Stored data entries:
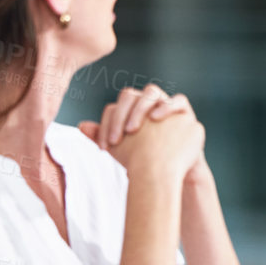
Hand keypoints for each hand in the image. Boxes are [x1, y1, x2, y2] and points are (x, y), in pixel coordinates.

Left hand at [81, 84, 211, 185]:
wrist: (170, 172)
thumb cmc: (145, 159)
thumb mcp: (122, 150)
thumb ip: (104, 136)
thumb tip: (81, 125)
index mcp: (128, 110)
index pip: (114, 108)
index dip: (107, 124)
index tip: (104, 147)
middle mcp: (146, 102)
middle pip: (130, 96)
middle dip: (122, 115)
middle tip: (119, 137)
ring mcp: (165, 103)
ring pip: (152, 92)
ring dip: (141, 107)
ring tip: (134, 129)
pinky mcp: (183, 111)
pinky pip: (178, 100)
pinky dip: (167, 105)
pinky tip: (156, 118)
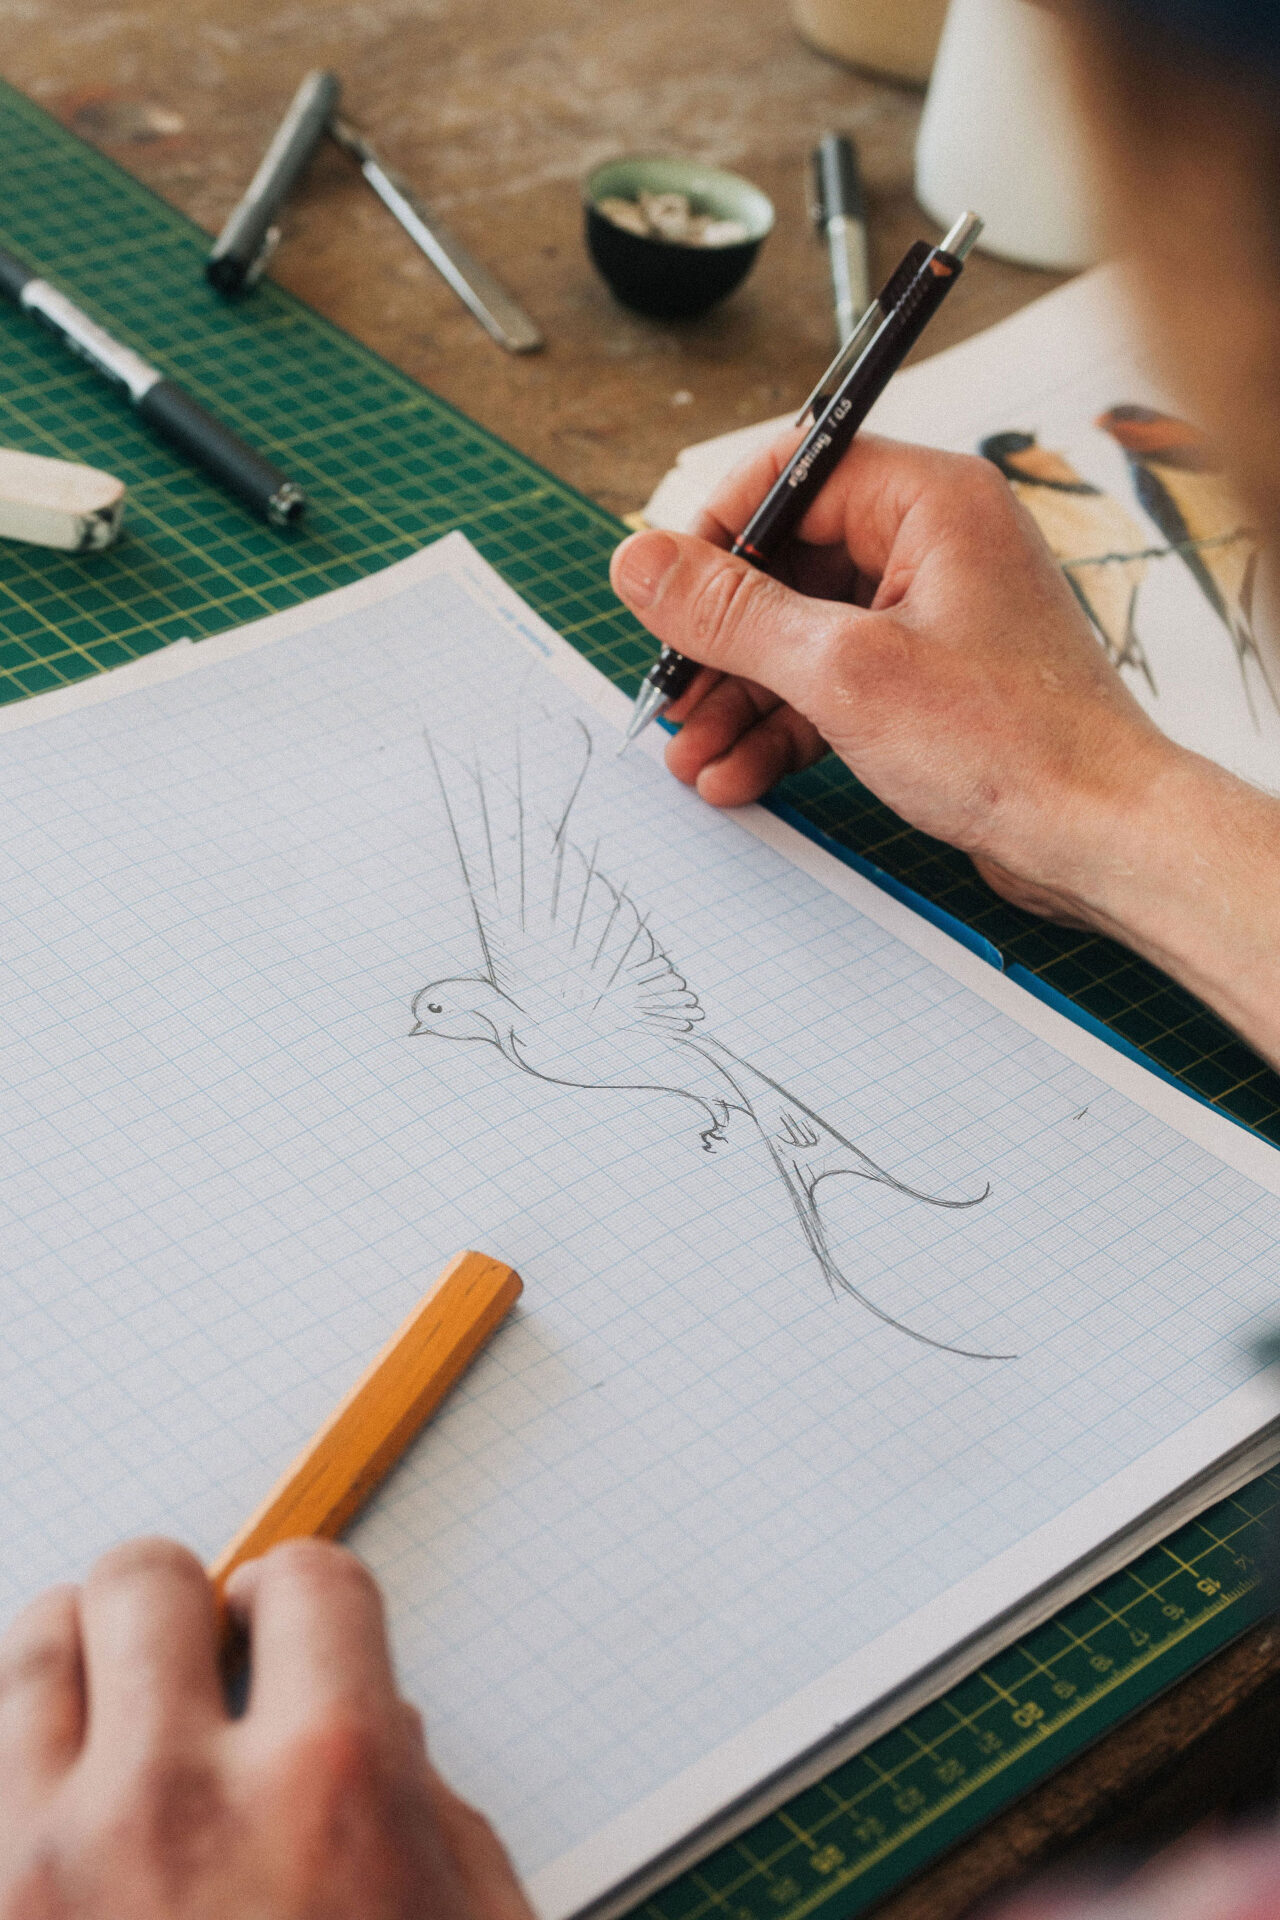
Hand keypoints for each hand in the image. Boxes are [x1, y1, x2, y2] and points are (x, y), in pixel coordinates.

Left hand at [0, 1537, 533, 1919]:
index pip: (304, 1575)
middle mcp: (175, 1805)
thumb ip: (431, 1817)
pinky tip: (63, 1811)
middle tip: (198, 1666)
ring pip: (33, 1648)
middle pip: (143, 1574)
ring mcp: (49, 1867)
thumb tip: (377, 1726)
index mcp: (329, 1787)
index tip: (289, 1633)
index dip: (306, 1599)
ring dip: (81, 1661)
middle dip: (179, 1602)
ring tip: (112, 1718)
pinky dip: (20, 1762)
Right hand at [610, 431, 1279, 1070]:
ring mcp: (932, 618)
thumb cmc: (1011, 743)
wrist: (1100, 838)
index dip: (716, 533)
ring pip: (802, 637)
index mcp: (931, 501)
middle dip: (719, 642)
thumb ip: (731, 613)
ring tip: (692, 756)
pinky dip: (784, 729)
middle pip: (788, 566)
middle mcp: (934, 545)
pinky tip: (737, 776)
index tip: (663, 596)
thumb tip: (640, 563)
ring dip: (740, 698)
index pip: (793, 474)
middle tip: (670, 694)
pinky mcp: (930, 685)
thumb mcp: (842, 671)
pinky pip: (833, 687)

==

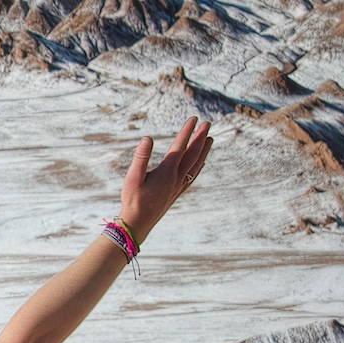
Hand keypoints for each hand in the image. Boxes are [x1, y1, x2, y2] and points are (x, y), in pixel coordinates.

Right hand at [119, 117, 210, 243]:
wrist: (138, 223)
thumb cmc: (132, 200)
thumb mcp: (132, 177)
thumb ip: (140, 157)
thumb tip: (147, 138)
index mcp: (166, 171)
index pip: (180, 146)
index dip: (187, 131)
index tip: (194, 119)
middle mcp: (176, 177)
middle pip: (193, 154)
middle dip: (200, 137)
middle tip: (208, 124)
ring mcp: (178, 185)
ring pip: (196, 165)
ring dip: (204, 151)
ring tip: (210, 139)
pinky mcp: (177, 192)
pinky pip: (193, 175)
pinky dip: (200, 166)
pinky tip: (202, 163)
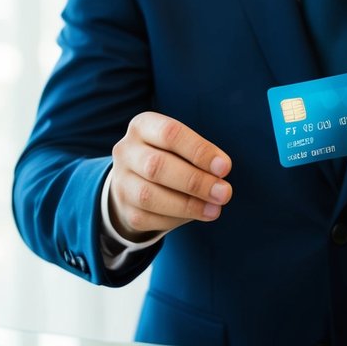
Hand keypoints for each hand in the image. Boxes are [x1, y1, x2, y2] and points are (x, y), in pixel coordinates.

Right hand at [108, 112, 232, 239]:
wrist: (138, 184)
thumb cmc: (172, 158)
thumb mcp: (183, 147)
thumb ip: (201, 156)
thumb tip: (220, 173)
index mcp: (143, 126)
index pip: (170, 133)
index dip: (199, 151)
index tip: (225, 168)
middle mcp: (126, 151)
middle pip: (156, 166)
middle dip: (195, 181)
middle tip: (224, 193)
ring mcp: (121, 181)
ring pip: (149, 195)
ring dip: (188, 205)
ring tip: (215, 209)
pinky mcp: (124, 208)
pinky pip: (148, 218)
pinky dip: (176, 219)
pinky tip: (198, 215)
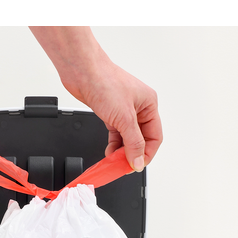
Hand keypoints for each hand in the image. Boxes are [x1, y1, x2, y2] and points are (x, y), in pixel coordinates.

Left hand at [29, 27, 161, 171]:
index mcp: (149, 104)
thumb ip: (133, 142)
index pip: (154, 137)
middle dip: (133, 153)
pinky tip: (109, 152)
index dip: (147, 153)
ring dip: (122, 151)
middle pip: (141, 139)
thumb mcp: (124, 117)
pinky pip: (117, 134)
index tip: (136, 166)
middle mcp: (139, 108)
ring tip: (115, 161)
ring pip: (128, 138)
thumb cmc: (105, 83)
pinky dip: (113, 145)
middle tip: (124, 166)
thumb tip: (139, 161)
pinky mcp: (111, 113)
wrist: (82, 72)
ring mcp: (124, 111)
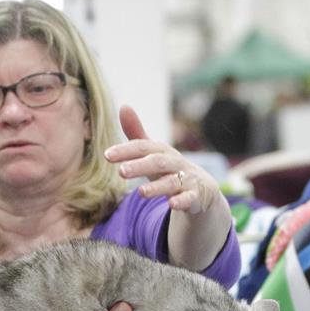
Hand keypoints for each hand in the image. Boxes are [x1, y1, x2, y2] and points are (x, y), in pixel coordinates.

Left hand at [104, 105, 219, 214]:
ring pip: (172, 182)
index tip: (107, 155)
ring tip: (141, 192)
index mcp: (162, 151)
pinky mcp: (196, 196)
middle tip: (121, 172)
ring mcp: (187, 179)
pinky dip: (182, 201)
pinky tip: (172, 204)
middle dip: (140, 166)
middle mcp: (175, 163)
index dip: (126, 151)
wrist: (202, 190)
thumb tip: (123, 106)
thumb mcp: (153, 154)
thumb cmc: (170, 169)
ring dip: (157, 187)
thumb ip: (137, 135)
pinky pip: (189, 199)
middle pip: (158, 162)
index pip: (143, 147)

Your instructions: Set down exactly the lines of the data above, beginning with the line that has "wrist: (1100, 838)" and ending with the line that has "pinky pip: (833, 687)", and no others.

Finished task:
wrist: (1100, 838)
index dip: (716, 533)
ring pip: (802, 637)
index mcp: (931, 501)
middle dip: (719, 642)
thumb ip: (731, 613)
ring tip: (692, 756)
pinky dip: (784, 729)
middle pip: (788, 566)
middle mcp: (934, 545)
pinky tip: (737, 776)
index tip: (663, 596)
thumb tip: (640, 563)
ring dip: (740, 698)
index pip: (793, 474)
middle tip: (670, 694)
pinky mcp: (930, 685)
thumb mcp: (842, 671)
pinky pip: (833, 687)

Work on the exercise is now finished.